* _Try it_:
In the film review, where does the movie reach its climax?

* _Excerpt provided_:
All I wanted for Christmas was Richard Curtis, gift-wrapped with a broken cinnamon stick. And now I've got him, or have had him - which is too much like eating a whole box of chocolates for digestive comfort, and such a recipe for meeting cute people (endlessly) that I don't know whether life can ever be the same. But, still, working along the lines of the large metaphysical noun and a demurring attached adverb, I suppose you could call it Paradise Nearly or The Dodgy End of Wandsworth Shamelessly.

Love Actually is the new film from the Richard Curtis stable, except that this time he has directed it himself as well as written it. I do not use the word "shamelessly" casually (Truly Shamelessly Casually would not be a bad title), but let me just add that this is also a Christmas film (that great fake of a day is coming) which might turn Bob Cratchit into a serial killer simply to bring some merciful malice or cruelty to the world. The movie reaches its climax at a Wandsworth school nativity play where, among other cute meetings, the Prime Minister (Hugh Grant!) is revealed as in love with a pert Wandsworth girl with massive thighs (though those thighs are one of the few pieces of female anatomy not fully disclosed in the movie).

Yes, I know what a happy island kingdom this would be if Hugh Grant were PM and if he then found a nice Wandsworth girl (of the type that died out in the early 1930s). I can imagine present incumbents of that office aching with sheer lust and the untoppable campaign strategy of having such a bounteous assistant bringing him his chocolate biscuits. Love Actually is what you might call a roundelay if you were writing for a pretentious paper - or a panorama of the loving instinct if you were content to make its delirious and delicious self-absorption seem remotely plausible. Richard Curtis is very clever (or Emma Freud, his regular script helper, is); perhaps they both are. He has a simple but fertile premise: that love goes on all the time, that it's not really a steady state, one where people are in and stay in love (as in staying home tonight). Rather, it's a falling mechanism, and everyone likes falling, so long as you keep falling.

* _Dataset content_:
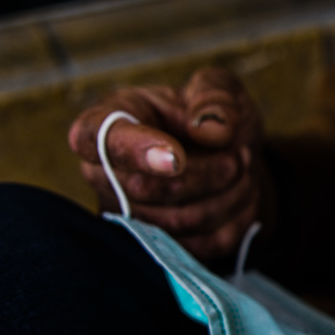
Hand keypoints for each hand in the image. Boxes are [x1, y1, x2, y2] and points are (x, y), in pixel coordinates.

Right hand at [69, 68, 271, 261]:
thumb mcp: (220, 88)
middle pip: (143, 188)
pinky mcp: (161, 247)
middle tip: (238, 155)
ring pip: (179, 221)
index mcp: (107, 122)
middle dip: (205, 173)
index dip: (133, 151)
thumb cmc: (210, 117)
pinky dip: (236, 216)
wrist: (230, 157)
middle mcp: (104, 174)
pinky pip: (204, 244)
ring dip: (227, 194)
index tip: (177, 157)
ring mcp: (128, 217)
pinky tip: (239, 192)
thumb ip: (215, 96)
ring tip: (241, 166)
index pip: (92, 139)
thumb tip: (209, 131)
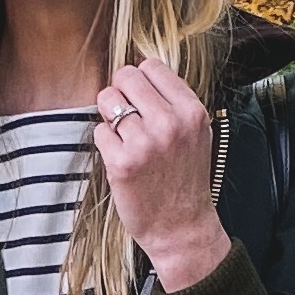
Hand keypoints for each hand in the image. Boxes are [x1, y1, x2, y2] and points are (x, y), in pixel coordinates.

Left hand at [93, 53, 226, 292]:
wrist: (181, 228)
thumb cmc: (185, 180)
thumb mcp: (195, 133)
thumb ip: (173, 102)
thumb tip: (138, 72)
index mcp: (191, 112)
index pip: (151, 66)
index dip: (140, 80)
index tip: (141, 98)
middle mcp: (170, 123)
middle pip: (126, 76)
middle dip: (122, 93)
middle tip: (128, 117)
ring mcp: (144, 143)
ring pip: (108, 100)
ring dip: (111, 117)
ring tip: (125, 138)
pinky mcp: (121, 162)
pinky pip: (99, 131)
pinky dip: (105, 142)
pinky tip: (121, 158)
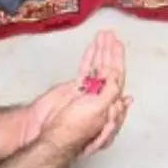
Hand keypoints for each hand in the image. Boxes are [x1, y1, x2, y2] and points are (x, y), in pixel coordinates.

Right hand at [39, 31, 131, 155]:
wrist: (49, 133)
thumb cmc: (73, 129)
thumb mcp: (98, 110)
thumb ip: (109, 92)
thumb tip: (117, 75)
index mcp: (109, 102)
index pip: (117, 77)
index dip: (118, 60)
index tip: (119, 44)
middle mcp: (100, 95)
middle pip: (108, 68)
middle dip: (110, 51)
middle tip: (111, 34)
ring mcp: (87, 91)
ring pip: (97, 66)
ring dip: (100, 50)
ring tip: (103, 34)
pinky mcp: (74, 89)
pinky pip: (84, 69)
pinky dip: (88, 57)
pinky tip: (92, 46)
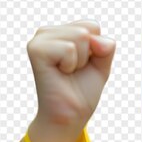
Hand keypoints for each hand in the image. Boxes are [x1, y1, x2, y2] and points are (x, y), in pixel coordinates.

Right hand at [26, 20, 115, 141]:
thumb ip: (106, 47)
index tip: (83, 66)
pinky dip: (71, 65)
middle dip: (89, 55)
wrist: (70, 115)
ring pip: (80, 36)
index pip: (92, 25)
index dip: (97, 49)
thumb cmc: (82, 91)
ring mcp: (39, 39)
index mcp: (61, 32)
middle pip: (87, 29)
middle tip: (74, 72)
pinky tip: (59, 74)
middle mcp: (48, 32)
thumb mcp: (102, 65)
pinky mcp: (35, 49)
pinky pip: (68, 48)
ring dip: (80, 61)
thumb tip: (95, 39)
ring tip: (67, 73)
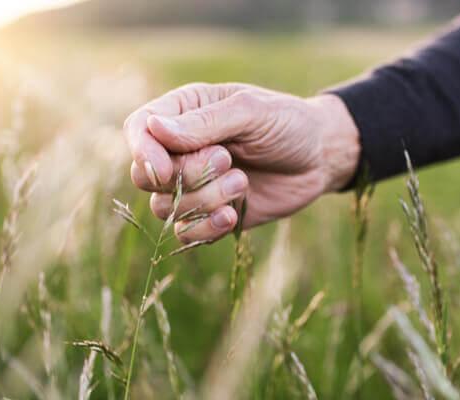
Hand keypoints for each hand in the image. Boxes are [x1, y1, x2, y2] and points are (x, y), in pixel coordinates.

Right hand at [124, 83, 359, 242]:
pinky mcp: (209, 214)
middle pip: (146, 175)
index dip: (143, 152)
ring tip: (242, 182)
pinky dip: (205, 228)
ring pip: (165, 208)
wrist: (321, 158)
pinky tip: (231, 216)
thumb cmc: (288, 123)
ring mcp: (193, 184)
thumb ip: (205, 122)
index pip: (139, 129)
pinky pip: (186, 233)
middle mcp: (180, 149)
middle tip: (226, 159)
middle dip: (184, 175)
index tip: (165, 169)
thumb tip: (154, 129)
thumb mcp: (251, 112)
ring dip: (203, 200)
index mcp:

* _Solution to the exercise_:
At a Wandsworth school nativity play.